At the same time China, Japan and South Korea temporarily stopped Thai-based airlines from flying charters or new routes due to safety concerns, although those restrictions have since been lifted.
The FAA conducted an audit earlier this year and gave Thailand 65 days to make improvements in areas of concern but the deadline was not met.
- Regulators take cue from FAA -
The FAA downgrade means Thai airlines will be banned from the United States while American airlines will not be able to begin new code-shares with their Thai counterparts.
That will have little direct effect immediately since no Thai airline currently flies to the United States.
However, other airline safety regulators, such as those in the European Union, often take their cue from FAA safety rulings, which could result in further downgrades or blacklisting that would have a direct impact.
The FAA statement did not specify why Thailand had been downgraded but said the move comes when there are "one or more" deficiencies with a country's civil aviation authority in areas such as "technical expertise, trained personnel, record-keeping, or inspection procedures".
Transport Minister Arkhom Termpittayapaisith said Thailand lacked qualified staff within the civil aviation authority at a time when the regional airline industry has seen huge expansion, particularly in low-cost carriers.
"We will quickly find more qualified and enough of the right personnel," he said, adding that the country's aviation laws dating back to 1954 "need to be improved".
Flagship Thai Airways shrugged off the downgrade.
In a statement its president Charamporn Jotikasthira said it would have "no commercial or customer impact" given Thai Airways had ceased its only US flight, to Los Angeles, in late October.

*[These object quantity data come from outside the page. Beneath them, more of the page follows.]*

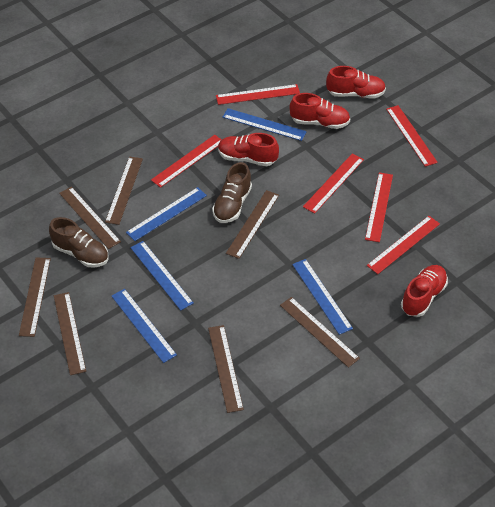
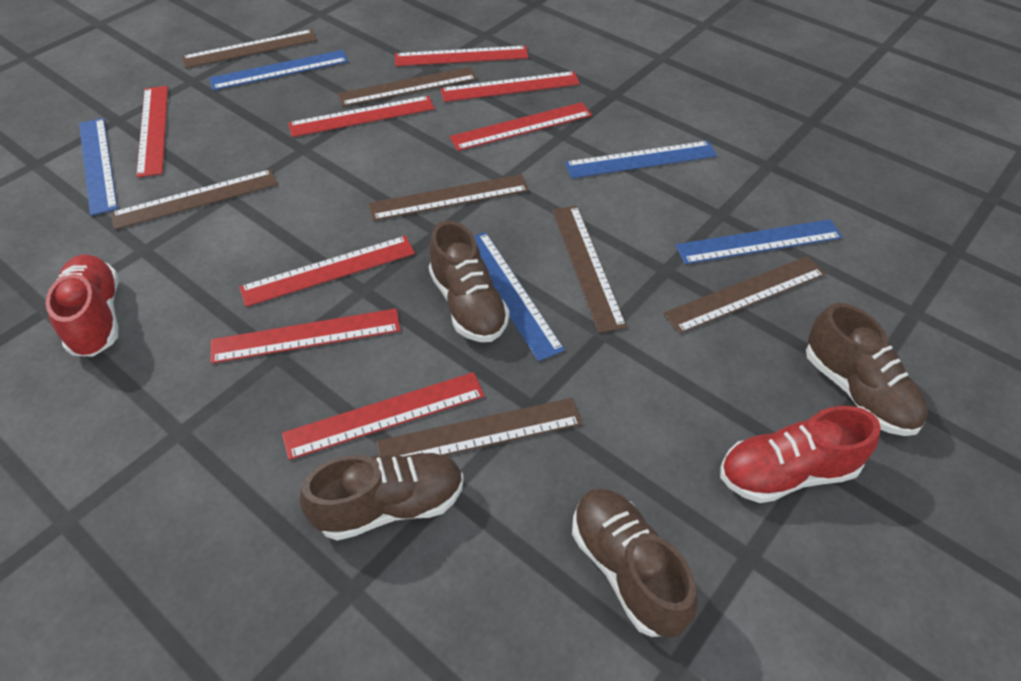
brown shoe: [49,217,109,267] [212,162,252,223] = 2 -> [300,452,464,541] [429,220,510,342] [572,488,698,637] [806,303,928,436] = 4
red ruler: [151,135,222,188] [216,84,300,105] [303,153,364,214] [365,172,393,242] [367,216,440,274] [386,105,438,167] = 6 -> [136,86,168,178] [210,309,401,364] [239,236,415,307] [282,372,485,460] [288,96,435,137] [395,46,529,66] [440,71,580,102] [449,102,592,151] = 8
red shoe: [218,133,279,166] [290,93,350,129] [326,66,386,99] [401,265,448,317] = 4 -> [46,254,119,357] [720,406,881,503] = 2

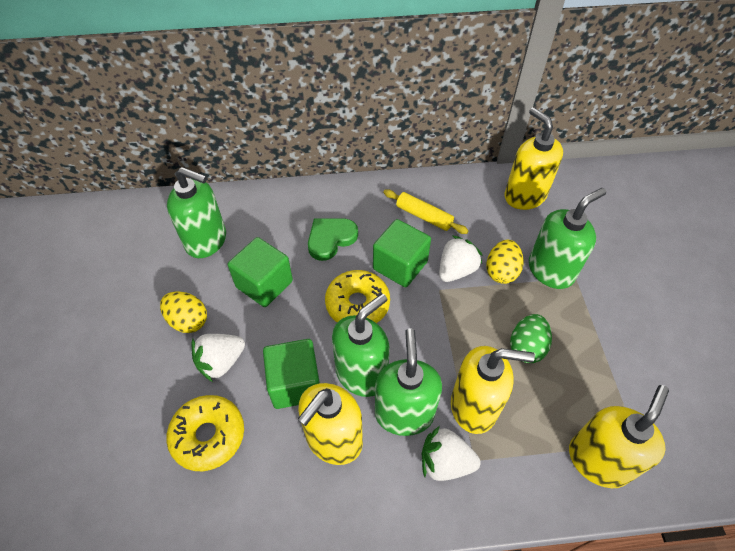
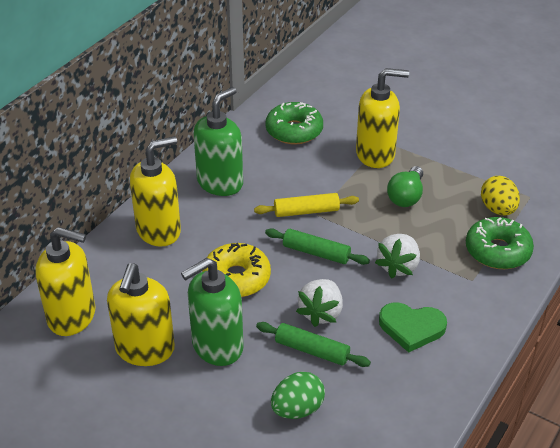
green cube: [228,237,293,307] [263,339,320,409] [373,219,431,287] = 3 -> none = 0
green donut: none = 0 -> [266,102,323,144] [466,217,534,269] = 2
green light bulb: none = 0 -> [387,166,423,207] = 1
green rolling pin: none = 0 -> [256,322,371,367] [265,228,370,265] = 2
green soap dispenser: [167,167,226,258] [332,294,390,397] [375,328,442,436] [529,188,606,289] = 4 -> [181,258,244,366] [193,87,243,196] = 2
white strawberry: [191,334,245,382] [422,426,481,481] [439,236,483,282] = 3 -> [296,279,343,327] [375,234,420,279] = 2
yellow donut: [166,395,244,471] [325,270,390,323] = 2 -> [202,243,271,297] = 1
yellow egg: [160,292,207,333] [486,240,523,284] = 2 -> [481,176,520,216] = 1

"Thai confirms its commitment to aviation safety standards, and assures all that Thai operates with the highest international aviation safety standards," the statement added.
Thailand, once a beacon of economic progress in Southeast Asia, is currently facing something of a compliance crisis.
The European Union is mulling whether to blacklist its vital fishing sector after years of failing to crack down on illegal practices, including the use of human trafficking victims and unregistered vessels.
The kingdom has also been put in the bottom category of Washington's annual list of countries that have failed to crack down on human trafficking.